Besonders der Eidgenoss dürfte in den Tagen rund um den 1. August Hochsaison haben bei allen, die ihre Vaterlandsliebe mit einem kräftigen Zug zeigen wollen. Da trifft es sich gut, dass dieses Bier tatsächlich zu hundert Prozent aus Schweizer Braugerste gebraut wird, wie Zdzislaw Urbanczyk, der stellvertretende Braumeister bei Falken, bestätigt: «Wir schicken die Braugerste von Schaffhauser Bauern wie Felix Ruh in Buch zum Mälzen nach Deutschland und bekommen sie danach wieder zurück. In unserem Braumeisterbund wird aber gegenwärtig darüber diskutiert, in der Schweiz wieder eine Mälzerei in Betrieb zu nehmen.»

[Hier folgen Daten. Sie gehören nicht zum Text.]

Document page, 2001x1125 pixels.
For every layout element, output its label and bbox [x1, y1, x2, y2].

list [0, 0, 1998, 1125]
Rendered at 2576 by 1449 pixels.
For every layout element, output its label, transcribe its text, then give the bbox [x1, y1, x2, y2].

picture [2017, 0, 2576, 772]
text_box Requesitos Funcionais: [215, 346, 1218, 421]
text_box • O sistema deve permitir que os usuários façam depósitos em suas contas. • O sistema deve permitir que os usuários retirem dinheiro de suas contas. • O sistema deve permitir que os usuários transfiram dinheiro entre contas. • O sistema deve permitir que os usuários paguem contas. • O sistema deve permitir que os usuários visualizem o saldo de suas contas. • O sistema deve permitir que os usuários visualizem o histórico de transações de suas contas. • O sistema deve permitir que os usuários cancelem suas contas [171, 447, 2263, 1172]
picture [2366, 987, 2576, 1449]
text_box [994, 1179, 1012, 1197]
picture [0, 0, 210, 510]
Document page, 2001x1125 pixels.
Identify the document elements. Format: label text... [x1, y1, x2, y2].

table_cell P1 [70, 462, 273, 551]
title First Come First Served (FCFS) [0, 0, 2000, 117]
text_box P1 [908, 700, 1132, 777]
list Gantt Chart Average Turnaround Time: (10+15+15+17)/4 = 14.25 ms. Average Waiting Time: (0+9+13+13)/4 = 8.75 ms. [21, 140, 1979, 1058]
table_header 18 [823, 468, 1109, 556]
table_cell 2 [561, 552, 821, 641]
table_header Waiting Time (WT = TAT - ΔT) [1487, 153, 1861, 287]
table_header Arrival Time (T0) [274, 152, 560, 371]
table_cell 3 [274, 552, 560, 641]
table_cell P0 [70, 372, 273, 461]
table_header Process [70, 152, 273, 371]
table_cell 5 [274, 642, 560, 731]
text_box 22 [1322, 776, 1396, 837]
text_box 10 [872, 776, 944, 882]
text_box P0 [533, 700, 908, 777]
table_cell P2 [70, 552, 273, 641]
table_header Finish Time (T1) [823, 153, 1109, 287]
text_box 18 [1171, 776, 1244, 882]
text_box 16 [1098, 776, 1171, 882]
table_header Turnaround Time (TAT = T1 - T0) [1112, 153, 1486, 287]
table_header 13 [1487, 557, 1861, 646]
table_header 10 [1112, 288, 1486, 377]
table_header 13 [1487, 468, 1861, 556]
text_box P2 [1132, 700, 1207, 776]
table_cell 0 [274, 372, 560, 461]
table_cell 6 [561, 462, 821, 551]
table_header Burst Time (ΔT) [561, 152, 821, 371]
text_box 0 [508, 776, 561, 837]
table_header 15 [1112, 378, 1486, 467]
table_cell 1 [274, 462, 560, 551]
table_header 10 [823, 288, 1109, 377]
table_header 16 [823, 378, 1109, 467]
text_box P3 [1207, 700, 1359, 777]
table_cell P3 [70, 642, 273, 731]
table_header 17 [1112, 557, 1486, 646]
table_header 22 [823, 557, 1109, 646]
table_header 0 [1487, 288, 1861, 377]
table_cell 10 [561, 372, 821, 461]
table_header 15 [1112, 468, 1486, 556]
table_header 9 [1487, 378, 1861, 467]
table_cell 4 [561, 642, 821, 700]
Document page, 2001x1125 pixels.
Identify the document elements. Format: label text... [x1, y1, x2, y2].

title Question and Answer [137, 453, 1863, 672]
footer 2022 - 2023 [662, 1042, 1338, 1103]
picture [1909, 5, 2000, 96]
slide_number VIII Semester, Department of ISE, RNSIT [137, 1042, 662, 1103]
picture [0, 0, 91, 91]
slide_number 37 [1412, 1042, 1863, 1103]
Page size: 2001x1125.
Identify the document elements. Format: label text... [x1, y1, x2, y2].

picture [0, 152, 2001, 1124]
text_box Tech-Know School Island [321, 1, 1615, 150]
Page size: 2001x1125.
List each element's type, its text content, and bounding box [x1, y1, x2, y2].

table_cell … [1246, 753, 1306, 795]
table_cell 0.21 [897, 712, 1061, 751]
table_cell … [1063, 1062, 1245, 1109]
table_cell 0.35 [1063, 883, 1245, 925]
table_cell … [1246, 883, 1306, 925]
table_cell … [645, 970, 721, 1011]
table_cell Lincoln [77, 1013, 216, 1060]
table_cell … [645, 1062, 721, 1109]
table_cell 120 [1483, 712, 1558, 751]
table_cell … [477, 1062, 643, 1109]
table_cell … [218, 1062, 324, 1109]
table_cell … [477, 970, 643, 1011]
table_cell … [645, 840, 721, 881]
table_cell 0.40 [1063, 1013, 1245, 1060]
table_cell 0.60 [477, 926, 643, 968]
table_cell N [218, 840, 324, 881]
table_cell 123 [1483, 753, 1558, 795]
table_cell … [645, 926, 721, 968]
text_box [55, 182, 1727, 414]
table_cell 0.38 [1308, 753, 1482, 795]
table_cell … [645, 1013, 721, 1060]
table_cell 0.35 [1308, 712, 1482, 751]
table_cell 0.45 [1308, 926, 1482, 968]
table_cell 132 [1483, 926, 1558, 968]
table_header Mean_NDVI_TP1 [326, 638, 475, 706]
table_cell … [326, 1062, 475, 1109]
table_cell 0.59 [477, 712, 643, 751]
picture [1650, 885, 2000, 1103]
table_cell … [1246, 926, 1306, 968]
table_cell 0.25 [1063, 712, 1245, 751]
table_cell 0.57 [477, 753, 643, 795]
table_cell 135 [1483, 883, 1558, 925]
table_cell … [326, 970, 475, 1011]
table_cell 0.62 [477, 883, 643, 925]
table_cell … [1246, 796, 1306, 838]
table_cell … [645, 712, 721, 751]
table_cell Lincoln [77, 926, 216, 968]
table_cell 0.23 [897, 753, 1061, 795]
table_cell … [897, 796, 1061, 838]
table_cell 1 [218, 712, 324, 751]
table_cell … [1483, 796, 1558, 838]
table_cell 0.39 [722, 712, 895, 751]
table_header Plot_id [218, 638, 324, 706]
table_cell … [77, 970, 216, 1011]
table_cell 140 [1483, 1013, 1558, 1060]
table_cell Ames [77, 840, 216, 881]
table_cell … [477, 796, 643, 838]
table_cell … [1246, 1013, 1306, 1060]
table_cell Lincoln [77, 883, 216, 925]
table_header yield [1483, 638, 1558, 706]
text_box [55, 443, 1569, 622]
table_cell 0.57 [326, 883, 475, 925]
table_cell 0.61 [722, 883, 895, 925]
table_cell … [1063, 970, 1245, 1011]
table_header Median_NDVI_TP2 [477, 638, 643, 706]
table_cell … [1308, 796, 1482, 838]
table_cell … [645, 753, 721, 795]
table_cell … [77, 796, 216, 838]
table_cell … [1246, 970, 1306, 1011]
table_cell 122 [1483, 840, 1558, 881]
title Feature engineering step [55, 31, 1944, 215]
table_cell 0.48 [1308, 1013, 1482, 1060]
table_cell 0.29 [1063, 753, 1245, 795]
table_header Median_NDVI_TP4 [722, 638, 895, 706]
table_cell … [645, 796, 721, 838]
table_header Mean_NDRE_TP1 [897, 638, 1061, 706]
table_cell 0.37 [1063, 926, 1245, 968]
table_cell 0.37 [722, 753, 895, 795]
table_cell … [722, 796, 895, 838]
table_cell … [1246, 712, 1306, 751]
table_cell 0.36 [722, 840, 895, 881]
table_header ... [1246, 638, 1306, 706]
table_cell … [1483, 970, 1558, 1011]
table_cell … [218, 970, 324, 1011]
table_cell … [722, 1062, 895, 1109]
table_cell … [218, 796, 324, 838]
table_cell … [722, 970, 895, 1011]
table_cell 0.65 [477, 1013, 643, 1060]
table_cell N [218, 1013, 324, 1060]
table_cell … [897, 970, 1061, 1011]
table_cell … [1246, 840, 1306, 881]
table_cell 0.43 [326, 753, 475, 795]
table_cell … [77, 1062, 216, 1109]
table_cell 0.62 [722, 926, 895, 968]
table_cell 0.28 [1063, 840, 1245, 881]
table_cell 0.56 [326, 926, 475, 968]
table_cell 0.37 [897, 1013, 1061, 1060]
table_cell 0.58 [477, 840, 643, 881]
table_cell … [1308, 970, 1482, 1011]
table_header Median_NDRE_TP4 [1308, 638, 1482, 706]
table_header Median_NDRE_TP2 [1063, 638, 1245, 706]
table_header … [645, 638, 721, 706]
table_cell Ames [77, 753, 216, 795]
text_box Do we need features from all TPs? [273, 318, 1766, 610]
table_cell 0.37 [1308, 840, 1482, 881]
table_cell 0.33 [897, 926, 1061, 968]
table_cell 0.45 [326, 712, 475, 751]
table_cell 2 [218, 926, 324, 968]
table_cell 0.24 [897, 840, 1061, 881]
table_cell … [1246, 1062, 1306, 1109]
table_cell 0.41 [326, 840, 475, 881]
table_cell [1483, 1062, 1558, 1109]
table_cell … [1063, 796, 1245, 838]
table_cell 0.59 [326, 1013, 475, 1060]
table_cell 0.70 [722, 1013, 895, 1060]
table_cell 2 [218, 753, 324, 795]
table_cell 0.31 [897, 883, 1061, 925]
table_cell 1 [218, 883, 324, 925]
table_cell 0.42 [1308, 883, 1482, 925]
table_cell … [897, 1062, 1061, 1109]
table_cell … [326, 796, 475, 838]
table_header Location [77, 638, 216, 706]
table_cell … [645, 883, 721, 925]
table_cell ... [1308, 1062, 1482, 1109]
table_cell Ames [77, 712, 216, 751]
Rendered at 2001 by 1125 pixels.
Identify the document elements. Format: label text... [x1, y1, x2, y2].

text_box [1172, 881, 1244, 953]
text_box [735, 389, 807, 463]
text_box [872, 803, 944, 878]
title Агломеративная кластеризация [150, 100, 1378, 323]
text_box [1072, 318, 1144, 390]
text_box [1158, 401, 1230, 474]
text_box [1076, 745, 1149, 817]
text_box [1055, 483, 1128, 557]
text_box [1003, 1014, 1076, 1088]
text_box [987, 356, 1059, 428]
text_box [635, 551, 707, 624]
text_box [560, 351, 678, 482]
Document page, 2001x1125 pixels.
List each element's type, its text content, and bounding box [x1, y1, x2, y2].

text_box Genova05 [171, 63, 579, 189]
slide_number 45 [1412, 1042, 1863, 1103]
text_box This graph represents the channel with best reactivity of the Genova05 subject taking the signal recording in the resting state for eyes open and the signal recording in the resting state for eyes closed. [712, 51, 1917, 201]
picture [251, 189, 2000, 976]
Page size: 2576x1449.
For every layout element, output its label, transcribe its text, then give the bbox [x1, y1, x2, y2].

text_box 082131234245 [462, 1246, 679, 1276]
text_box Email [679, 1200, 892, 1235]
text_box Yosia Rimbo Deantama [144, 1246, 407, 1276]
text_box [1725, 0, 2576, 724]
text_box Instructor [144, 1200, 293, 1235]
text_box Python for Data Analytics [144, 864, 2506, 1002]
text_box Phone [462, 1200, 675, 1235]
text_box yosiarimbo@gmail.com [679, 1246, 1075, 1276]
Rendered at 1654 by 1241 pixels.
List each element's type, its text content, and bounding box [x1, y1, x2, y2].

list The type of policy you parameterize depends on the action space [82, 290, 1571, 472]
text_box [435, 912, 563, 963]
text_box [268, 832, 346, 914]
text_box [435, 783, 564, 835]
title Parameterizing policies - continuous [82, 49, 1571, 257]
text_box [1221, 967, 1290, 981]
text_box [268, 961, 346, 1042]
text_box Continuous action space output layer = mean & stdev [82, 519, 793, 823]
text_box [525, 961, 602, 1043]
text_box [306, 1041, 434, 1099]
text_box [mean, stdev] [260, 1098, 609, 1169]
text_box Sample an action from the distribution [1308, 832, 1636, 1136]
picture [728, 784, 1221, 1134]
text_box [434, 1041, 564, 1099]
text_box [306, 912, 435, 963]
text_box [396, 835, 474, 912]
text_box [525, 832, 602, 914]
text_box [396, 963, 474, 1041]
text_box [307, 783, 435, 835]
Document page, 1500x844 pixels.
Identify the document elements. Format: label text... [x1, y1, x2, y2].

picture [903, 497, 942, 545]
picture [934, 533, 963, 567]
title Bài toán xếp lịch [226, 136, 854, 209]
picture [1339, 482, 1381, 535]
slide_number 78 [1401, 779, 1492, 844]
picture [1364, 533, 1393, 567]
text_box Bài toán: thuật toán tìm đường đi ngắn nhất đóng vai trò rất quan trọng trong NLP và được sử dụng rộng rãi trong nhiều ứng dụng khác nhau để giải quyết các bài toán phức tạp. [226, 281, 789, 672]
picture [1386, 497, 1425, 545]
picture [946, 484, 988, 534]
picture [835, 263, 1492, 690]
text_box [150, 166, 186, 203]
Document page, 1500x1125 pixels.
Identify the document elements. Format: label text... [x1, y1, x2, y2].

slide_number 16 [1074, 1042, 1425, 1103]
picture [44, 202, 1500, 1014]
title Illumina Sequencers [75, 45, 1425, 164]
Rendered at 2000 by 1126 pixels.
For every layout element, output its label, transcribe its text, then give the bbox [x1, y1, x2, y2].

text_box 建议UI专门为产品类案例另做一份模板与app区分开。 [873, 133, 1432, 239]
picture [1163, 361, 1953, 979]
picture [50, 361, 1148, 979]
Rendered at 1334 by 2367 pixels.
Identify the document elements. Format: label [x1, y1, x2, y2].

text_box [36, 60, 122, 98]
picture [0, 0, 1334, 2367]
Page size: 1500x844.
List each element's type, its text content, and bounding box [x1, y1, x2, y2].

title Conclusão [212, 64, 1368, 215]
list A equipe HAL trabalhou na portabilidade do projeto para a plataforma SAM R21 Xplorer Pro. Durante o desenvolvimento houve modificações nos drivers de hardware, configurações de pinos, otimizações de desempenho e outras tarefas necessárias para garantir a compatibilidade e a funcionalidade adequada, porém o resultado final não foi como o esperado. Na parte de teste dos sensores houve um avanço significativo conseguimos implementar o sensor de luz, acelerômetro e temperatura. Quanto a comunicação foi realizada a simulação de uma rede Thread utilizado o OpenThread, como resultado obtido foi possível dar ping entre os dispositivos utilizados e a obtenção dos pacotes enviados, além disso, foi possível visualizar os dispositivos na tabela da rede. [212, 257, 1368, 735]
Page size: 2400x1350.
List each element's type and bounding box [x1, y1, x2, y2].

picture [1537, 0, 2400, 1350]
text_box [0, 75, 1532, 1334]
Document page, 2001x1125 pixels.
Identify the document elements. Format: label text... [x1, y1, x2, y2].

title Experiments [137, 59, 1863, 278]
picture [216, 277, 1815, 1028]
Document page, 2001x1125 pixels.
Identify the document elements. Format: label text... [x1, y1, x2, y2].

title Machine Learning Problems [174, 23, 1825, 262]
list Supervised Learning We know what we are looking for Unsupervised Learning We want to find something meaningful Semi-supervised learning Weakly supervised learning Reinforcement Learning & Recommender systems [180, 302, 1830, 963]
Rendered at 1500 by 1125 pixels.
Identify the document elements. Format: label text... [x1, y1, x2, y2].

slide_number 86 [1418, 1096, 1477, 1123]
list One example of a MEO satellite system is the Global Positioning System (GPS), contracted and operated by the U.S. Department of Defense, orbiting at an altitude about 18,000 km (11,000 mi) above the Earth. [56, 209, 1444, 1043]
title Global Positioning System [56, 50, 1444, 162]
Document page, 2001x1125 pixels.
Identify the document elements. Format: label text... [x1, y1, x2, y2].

«Die Idee, Braugerste anzubauen, hatte unsere älteste Tochter Martina vor vier Jahren. Sie sprach mit dem damaligen Braumeister von Falken, Oskar Dommen», erzählen Claudia und Felix Ruh. «Auch sein Nachfolger, Michael Hanreich, war sofort dafür, und so liefern wir jetzt schon zum vierten Mal Schaffhauser Braugerste für Schaffhauser Bier.» – Was beim Wein als kontrollierte Herkunftsbezeichnung (AOC) schon lange selbstverständlich ist, hat Falken also auch beim Bier eingeführt.
Hier ist der Name ebenfalls Programm: Im Restaurant El Sombrero an der Webergasse in Schaffhausen hängen die gleichnamigen, reich mit Silberfäden bestickten Schattenspender in Leuchtfarben an den Wänden, und giftbunte Miniponchos sind als Tischsets ausgelegt. Auch dem stumpfsten Gringo muss hier noch vor dem ersten Blick in die Speisekarte dämmern, dass er in einer mexikanischen Cantina gelandet ist. Für 20 Franken wird hier über Mittag ein prächtiges Bastelkit als Fingerfood für das Kind im Manne angeboten: Fajitas. Das Fleisch liegt brutzelnd in der Gusseisenplatte, die Begleitung sind schwarze Bohnen, hellgrüne Guacamole, fein geschnittener Salat und ein Joghurtdip. Diese Komponenten legt man auf die mitgelieferten handtellergrossen Tortillas, schlägt von der Seite einen kleinen Boden ein und rollt das Ganze zu einem Päckchen, das aussieht wie eine essbareZigarre oder Mexikos Antwort auf die vietnamesische Herbstrolle. Ein idealer Imbissplatz für Väter und Söhne, wenn Mama nicht kocht oder die Fingerfarben ausgegangen sind.